Wonderful, vivid post. I hope the memories never fade, that this trip you & your mom made together will live in your head forever.

merry said...

YES! YES! YES! This is where my whole body has been this past week following the conference last weekend, eating hummous and tabuli and pita and special chicken ala Nazareth. And I just posted to Ali Abuminah of EI about what we experienced in Hebron! Our minds are in sync once again!! And I still love your pictures! They bring the smells and the sounds back so clearly. I've got to make sure Nancy and Bonnie read this!!

Sukayna said...

I am living in southern Lebanon, with our three unschooled daughters. I am so happy you have fond memories of this area, its history and culture.

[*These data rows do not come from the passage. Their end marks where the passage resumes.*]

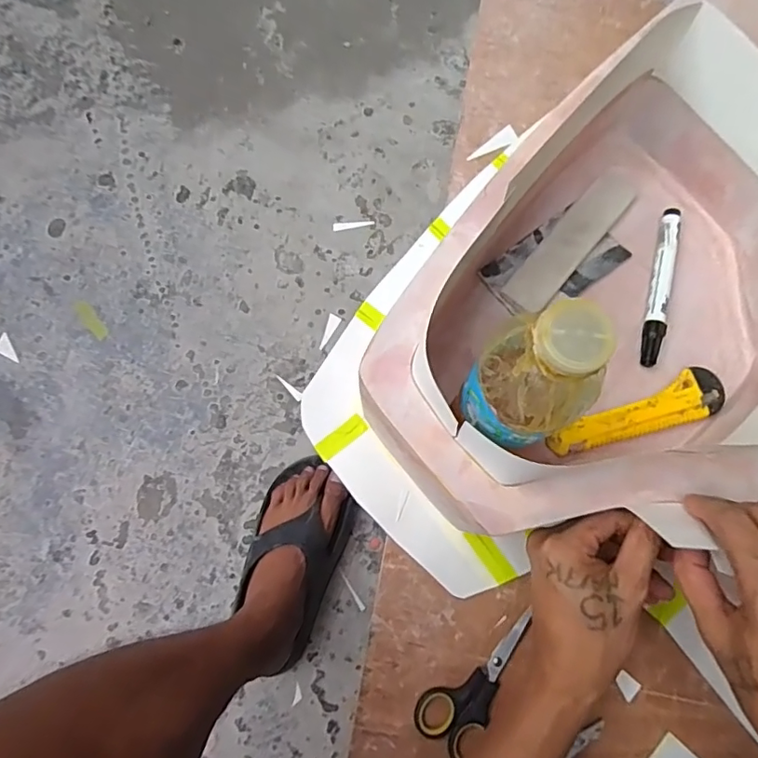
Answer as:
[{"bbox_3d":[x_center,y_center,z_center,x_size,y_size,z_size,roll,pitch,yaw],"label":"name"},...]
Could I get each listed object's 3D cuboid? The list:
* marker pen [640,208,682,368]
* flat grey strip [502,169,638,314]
[{"bbox_3d":[0.235,-0.079,0.441,0.016,0.010,0.143,16,76,3],"label":"marker pen"},{"bbox_3d":[0.166,-0.120,0.454,0.038,0.015,0.149,40,79,9],"label":"flat grey strip"}]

Sadly, many people will never know how beautiful and intricate life here is.....either through lack of caring or simply being unable to make the journey. The region is seriously so much more than hummos, baba ghannouch, unending wars etc. Thank you for pointing that out, in a very gentle way. I hope you can visit our side of the border one day!

slim pickins said...

Thank you for taking the time to leave me a note, Sukayna! I would love to know more about your life there in Lebanon. I hope to get back to the middle east some day; it is so hard to describe to people here how beautiful and rich the diverse cultures there are.